71

Janeway Smithson era una pequeña, enfermiza y canosa caricatura gallinácea de un hombre. Nos metió a cinco o seis tíos en un taxi y nos dirigimos al lecho del río de L.A. Por aquellos días, el río de Los Angeles era un puro fraude —no había agua, sólo un ancho, llano y seco cauce de cemento. Los vagabundos vivían allí abajo por centenares, en pequeños huecos en el hormigón bajo los puentes. Algunos habían puesto incluso macetas con plantas delante de sus refugios. Todo lo que necesitaban para vivir como reyes era calor enlatado (los tubos de calefacción) y lo que recogían del vecino vertedero de basura. Estaban bronceados y relajados y la mayoría de ellos tenían un aspecto mucho más saludable que cualquier típico hombre de negocios de Los Angeles. Aquellos hombres no tenían problemas con las esposas, los impuestos, los caseros, gastos de entierros, dentistas, intereses bancarios, reparaciones de automóvil, ni votos en una cabina con la cortinita cerrada.

Janeway Smithson llevaba en la compañía veinticinco años y era lo suficientemente imbécil como para enorgullecerse de ello. Llevaba una pistola en su bolsillo derecho y presumía de haber parado el taxi en menos tiempo y menos metros en el test de frenado que cualquier otro hombre en toda la historia de la compañía. Mirando a Janeway Smithson pensé que aquel rollo del récord o era una mentira o había sido una puta casualidad. Aparte, como cualquier otro hombre con veinticinco años de servicio en una misma compañía, Smithson era un demente total.

—Muy bien —dijo—, Bowers, tú eres el primero. Pon a esta soplapollas de máquina a ochenta por hora y mantenla así. Yo llevo esta pistola en mi mano derecha y el cronómetro en la izquierda. Cuando yo dispare, tú frenas. Si no tienes reflejos para parar lo bastante pronto, estarás esta tarde vendiendo plátanos verdes en el cruce de la Séptima y Broadway… ¡No, jodido imbécil! ¡No mires a la pistola! ¡Mira al frente! Te voy a cantar una nana, voy a hacer que te duermas. Nunca adivinarás cuándo este hijo de puta que te habla va a disparar.

Disparó en este instante. Bowers pisó el freno. Botamos y rebotamos y el coche derrapó. Nubes de polvo se alzaban de debajo de las ruedas mientras patinábamos entre grandes pilares de hormigón. Finalmente el coche con un chirrido dio una última sacudida y se paró. Alguien en el asiento trasero estaba sangrando por la nariz.

—¿Lo he conseguido? —preguntó Bowers.

—Eso no te lo voy a decir —dijo Smithson, haciendo unas anotaciones en su libreta negra—. Muy bien, De Esprito, ahora te toca a ti.

De Esprito cogió el volante y volvimos otra vez a lo mismo. Los conductores se fueron turnando mientras corríamos por el cauce del río de arriba a abajo, quemando frenos y neumáticos y pegando tiros con la pistola. Me tocó el último.

—Chinaski —dijo Smithson.

Me puse al volante y aceleré el coche hasta los noventa.

—Tú tienes el récord, ¿eh pistoletas? ¡Te voy a borrar del mapa, te voy a dar una patada en el culo! —le dije.

—¿Qué?

—¡Quítate la cera de los oídos! ¡Te voy a pisotear, pistoletas! ¡Yo le di una vez la mano a Max Baer! ¡Yo fui una vez mecánico de Tex Ritter! ¡Despídete de tu mierdoso record!
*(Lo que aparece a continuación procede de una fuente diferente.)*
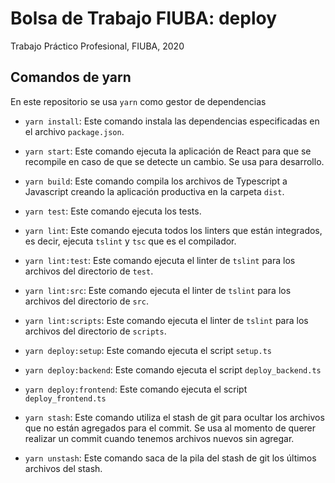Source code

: # Bolsa de Trabajo FIUBA: deploy

Trabajo Práctico Profesional, FIUBA, 2020

## Comandos de yarn

En este repositorio se usa `yarn` como gestor de dependencias

- `yarn install`: Este comando instala las dependencias especificadas en el
  archivo `package.json`.

- `yarn start`: Este comando ejecuta la aplicación de React para que
  se recompile en caso de que se detecte un cambio. Se usa para desarrollo.

- `yarn build`: Este comando compila los archivos de Typescript a Javascript
  creando la aplicación productiva en la carpeta `dist`.

- `yarn test`: Este comando ejecuta los tests.

- `yarn lint`: Este comando ejecuta todos los linters que están integrados,
  es decir, ejecuta `tslint` y `tsc` que es el compilador. 

- `yarn lint:test`: Este comando ejecuta el linter de `tslint` para los 
archivos del directorio de `test`.

- `yarn lint:src`: Este comando ejecuta el linter de `tslint` para los 
archivos del directorio de `src`.

- `yarn lint:scripts`: Este comando ejecuta el linter de `tslint` para los 
archivos del directorio de `scripts`.

- `yarn deploy:setup`: Este comando ejecuta el script `setup.ts`

- `yarn deploy:backend`: Este comando ejecuta el script `deploy_backend.ts`

- `yarn deploy:frontend`: Este comando ejecuta el script `deploy_frontend.ts`

- `yarn stash`: Este comando utiliza el stash de git para ocultar los archivos
  que no están agregados para el commit. Se usa al momento de querer realizar un commit cuando
  tenemos archivos nuevos sin agregar.

- `yarn unstash`: Este comando saca de la pila del stash de git los últimos
  archivos del stash.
—¡Estás conduciendo con el freno pisado! ¡Quita el pie del maldito freno!

—¡Cántame una nana, pistoletas! ¡Cántame tu cancioncita! ¡Tengo cuarenta cartas de amor de Mae West en mi petaca!

¡Nunca podrás batir mi record!

No aguardé al disparo. Pisé los frenos. Había supuesto bien su reacción. El pistoletazo y el frenazo sonaron al mismo tiempo. Batí su record mundial por cuatro metros y nueve décimas de segundo. Eso es lo que dijo al principio. Entonces cambió de tono y me acusó de haber hecho trampa. Yo dije:

—Está bien, tío, ponme la marca que te salga de los cojones, pero vámonos del río. No va a llover y está claro que no vamos a pescar ni un puto pez.